ノーの重要な部分は、反民主的なEUに対する左翼的懐疑の成長だ。そのEUは、緊縮の側に立ち、危機の後に何百万人という欧州人を失業のままに放置しているのだ。赤緑連合内部でわれわれは、より民主的な国際的協力を強調しつつ、左翼のEU懐疑主義に一つの声を与えることをわれわれの責任と見ている。
欧州の他の部分、実際には世界の他の部分との協力が重要である、とわれわれは確信している。われわれは、多国籍企業の犯罪に対する闘いにおいて相互に合同しながら、難民の状況や気候の危機に対する共同の諸解決策を見つけ出さなければならない。しかしながらわれわれは、民主主義が協力の核心であることを強調しなければならない。民主主義と国際協力は、いかなる形でも相互に排他的となってはならない。

新しいEU政策
民主主義が基礎
今回の国民投票によって有権者は、親EU諸政党を拒絶した。そして、デンマークには新たなEU政策があることが鮮明となった。

» 資料欄:

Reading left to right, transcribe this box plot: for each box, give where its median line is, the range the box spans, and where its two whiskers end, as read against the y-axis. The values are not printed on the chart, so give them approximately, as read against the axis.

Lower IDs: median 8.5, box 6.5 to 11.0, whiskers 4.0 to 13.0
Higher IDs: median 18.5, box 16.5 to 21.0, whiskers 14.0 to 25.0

» 作業内容:
提示文の「欧州の他の部分」で始まる段落を、主な事実を残したまま箇条書きに短くまとめてもらえますか？ 資料は提示文とは無関係です。

» 回答:
- 欧州や世界の他の部分との協力は重要だと確信している。
- 多国籍企業の犯罪との闘いで互いに合同し、難民の状況や気候の危機に対する共同の解決策を見つけ出さなければならない。
- ただし、民主主義が協力の核心であることを強調しなければならない。
- 民主主義と国際協力は、どんな形でも互いに排他的になってはならない。